Baca juga : Perempuan Iran Bergerak Pasca Kematian Mahsa Amini
Selama beberapa tahun terakhir, demonstrasi yang terjadi di berbagai kota di Iran lebih banyak mengarah pada isu kesulitan ekonomi yang dialami warga. Iran selama ini telah menjadi korban sepihak rezim sanksi ekonomi oleh Amerika Serikat dan sekutunya.
Akan tetapi, hampir dua pekan terakhir, substansi demonstrasi di puluhan kota, dan juga sudah menjalar ke pedesaan serta puluhan kota di dunia, adalah soal kematian Mahsa Amini (22), perempuan muda yang tewas setelah menjalani beberapa hari pembinaan oleh Gasht-e Irsyad (patroli bimbingan Islam)karena diduga melanggar aturan berpakaian. Amini diduga tewas karena tindakan kekerasan yang berlebihan saat menjalani “pembinaan”.
Baca juga : Kasus Amini Berkembang Jadi Pertarungan antara Garda Revolusi Iran dan Kelompok Kurdi
Kematiannya telah memicu reaksi yang tidak diduga. Perempuan Iran turun ke jalan, didukung oleh kaum lelaki di belakangnya. Mahasiswa, profesional kelas menengah dan pria dan wanita kelas pekerja pun turun ke jalan meneriakkan perlawanan terhadap aturan yang telah berlaku selama beberapa dekade terakhir.

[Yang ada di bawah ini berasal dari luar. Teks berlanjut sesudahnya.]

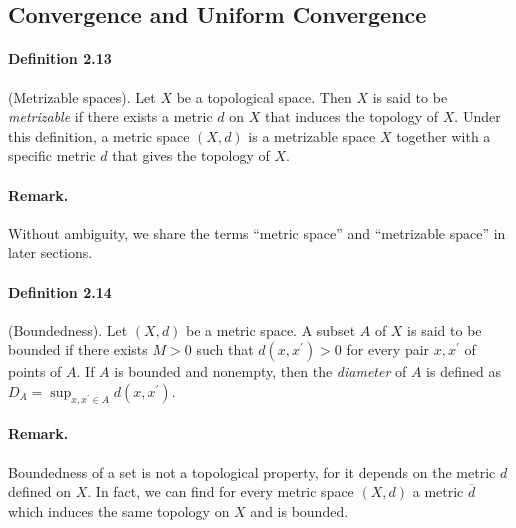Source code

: \documentclass{article}
\numberwithin{equation}{section}
\theoremstyle{plain}
\theoremstyle{definition}
\begin{document}
\subsection{Convergence and Uniform Convergence}
\paragraph{Definition 2.13\label{def:2.13}} (Metrizable spaces). Let $X$ be a topological space. Then $X$ is said to be \textit{metrizable} if there exists a metric $d$ on $X$ that induces the topology of $X$. Under this definition, a metric space $(X,d)$ is a metrizable space $X$ together with a specific metric $d$ that gives the topology of $X$.

\paragraph{Remark.} Without ambiguity, we share the terms ``metric space'' and ``metrizable space'' in later sections.

\paragraph{Definition 2.14\label{def:2.14}} (Boundedness). Let $(X,d)$ be a metric space. A subset $A$ of $X$ is said to be bounded if there exists $M>0$ such that $d(x,x^\prime)>0$ for every pair $x,x^\prime$ of points of $A$. If $A$ is bounded and nonempty, then the \textit{diameter} of $A$ is defined as $D_A=\sup_{x,x^\prime\in A}d(x,x^\prime)$.

\paragraph{Remark.} Boundedness of a set is not a topological property, for it depends on the metric $d$ defined on $X$. In fact, we can find  for every metric space $(X,d)$ a metric $\overline{d}$ which induces the same topology on $X$ and is bounded.
\end{document}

Tak hanya para pendemo, yang menjadi sasaran pembungkaman , aparat keamanan Iran. Jurnalis dan para aktivis serta orang-orang yang mendukung aksi protes itu pun menjadi sasaran penangkapan. Aparat keamanan juga dikabarkan menangkap putri mantan Presiden Iran Akbar Hashemi Rafsanjani, Faezeh Rafsanjani, Selasa (27/9/2022) malam karena diduga memicu massa melakukan perlawanan terhadap aparat keamanan.
Tujuan Berbeda
Perempuan Iran yang tumbuh sebelum penggulihan monarki tahun 1979, yang dipimpin Shah Mohammad Reza Pahlevi, mengingat negara itu masih memberikan kebebasan bagi perempuan untuk memilih bagaimana mereka berbusana. Revolusi Iran 1979 menggabungkan seluruh kekuatan, kiri-kanan, garis keras-moderat, untuk menggulingkah Shah Reza. Ayatollah Ruhollah Khomeini dan para pengikutnya merebut kekuasaan dan mendirikan negara Islam yang dipimpin ulama Syiah.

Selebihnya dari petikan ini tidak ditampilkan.